Technical Architecture

Last June the steering committee of the DPLA opened an international “Beta Sprint” competition for the best pilot projects, tools, and tentative blueprints of the infrastructure that will hold the system together and make it operate seamlessly for users. More than sixty potential applicants expressed interest. Nearly forty submitted projects by the deadline of September 1. A panel of experts from around the country selected the six most promising projects, and the six were presented to the public at the general meeting in Washington on October 20–21. The technical subcommittee of the DPLA will oversee the effort to cull and combine the best ideas of the winners and to come up with a draft prototype by April 2012. The prototype will be perfected during the next six months, and it should be ready to go into operation when the DPLA is launched in April 2013.

The race to this deadline may seem breathless, but it is fueled by enthusiasm and energy. Leading figures in computer science, information technology, and library science have assured us that the task is doable, and we will get it done.

Governance

I have arrived at the last of my five topics, and here I must be brief, because the governance committee of the DPLA has only begun to study the possibilities for administering it after it is launched a year and a half from now. Where should it be located? Who should lead it? To whom should it be responsible? How will it formulate policy and administer its services?

The present secretariat, under the able leadership of John Palfrey, head of the Harvard Law School Library, will continue to direct affairs during the final eighteen months of the embryonic DPLA’s existence—extending from the launch on October 21 until the DPLA’s opening in April 2013. By April 2013, the newly born DPLA will have set up headquarters—probably at a considerable distance from Harvard. The Harvard phase of its existence had to do with its original conception by a group of self-appointed enthusiasts. The mature DPLA will belong to the entire country and will serve a broad constituency, including ordinary readers, independent researchers, the multifaceted public of public libraries, K–12 schoolchildren, students in community colleges, university students and faculty, and book lovers of every stripe.

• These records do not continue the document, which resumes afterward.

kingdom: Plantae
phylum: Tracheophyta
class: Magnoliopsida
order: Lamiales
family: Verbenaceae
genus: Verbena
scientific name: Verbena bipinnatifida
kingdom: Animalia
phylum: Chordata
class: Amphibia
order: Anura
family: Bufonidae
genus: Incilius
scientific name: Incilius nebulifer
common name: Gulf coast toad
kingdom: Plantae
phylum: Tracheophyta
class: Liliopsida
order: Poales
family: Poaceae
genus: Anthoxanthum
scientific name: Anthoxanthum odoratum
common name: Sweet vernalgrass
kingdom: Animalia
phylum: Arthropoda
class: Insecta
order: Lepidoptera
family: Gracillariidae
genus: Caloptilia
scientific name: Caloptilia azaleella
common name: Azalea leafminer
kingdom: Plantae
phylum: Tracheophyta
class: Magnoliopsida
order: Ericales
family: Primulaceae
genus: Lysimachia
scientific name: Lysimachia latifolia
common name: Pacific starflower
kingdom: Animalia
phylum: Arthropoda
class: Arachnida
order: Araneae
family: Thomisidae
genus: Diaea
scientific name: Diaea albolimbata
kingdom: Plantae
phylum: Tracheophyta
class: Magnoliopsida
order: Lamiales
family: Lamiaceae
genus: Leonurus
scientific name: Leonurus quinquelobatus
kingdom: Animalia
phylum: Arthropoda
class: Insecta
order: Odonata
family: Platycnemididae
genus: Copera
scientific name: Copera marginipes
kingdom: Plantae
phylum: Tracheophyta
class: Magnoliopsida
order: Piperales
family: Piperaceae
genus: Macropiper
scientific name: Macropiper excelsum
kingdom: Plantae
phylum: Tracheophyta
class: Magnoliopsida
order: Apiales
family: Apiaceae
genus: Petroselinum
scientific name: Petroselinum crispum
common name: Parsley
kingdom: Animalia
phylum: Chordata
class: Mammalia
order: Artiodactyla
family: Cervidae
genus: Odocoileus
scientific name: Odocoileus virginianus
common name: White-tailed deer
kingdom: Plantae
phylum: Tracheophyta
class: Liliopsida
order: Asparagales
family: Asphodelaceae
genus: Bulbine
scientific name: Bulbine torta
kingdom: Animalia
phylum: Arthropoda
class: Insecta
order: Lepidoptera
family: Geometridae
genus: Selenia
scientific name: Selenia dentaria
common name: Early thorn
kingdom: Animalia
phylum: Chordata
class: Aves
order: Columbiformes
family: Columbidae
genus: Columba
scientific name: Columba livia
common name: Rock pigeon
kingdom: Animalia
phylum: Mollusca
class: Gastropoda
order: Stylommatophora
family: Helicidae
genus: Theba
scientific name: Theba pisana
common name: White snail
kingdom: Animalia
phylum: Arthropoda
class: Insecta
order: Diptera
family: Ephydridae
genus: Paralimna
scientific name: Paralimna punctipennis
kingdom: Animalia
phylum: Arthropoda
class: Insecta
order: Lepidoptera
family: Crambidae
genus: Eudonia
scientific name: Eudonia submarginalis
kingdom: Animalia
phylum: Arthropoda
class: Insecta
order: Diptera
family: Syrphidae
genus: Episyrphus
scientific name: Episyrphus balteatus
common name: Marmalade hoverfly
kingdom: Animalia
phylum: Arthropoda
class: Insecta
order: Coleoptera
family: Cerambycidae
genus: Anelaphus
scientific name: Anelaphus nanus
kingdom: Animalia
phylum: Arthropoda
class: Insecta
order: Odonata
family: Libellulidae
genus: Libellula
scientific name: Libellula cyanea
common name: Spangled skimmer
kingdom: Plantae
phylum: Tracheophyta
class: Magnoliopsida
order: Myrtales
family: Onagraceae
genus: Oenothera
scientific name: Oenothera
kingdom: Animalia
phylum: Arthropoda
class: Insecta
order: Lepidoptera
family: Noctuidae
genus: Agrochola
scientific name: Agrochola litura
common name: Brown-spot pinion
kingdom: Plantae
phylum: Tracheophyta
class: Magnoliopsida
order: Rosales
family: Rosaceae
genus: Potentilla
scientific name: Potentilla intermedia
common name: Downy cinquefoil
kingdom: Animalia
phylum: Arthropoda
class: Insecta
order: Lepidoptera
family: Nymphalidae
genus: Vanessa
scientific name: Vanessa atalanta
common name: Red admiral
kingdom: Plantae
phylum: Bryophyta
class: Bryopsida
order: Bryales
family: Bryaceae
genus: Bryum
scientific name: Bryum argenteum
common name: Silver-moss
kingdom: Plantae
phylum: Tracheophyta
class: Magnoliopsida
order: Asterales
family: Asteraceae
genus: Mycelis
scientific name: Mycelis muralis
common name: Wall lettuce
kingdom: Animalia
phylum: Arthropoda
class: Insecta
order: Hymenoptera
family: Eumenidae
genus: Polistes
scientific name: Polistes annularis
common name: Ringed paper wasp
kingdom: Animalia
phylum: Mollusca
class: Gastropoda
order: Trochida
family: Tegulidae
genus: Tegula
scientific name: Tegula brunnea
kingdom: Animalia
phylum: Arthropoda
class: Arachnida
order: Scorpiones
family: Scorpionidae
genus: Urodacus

In order to fulfill its broad mission, the DPLA will probably be responsible to a board of trustees representing a wide variety of interests. It will need a staff of professionals and, no doubt, a director with plenty of expertise and energy. Just how the trustees and staff will be chosen will depend on the kind of legal structure that emerges. The library might be absorbed by an NGO that has a strong record of excellence in library affairs, or it could operate as an independent corporation by taking advantage of section 501(c)(3) of the Internal Revenue Code, which favors nonprofit organizations. At present, most people think it should not be part of the federal government so that it will be free from political pressures. It might resemble the National Academy of Sciences or the BBC.

In fact, however, it won’t resemble anything, because nothing like it has ever existed. A library without walls that will extend everywhere and contain nearly everything available in the walled-in repositories of human culture… E pluribus unum! Jefferson would have loved it.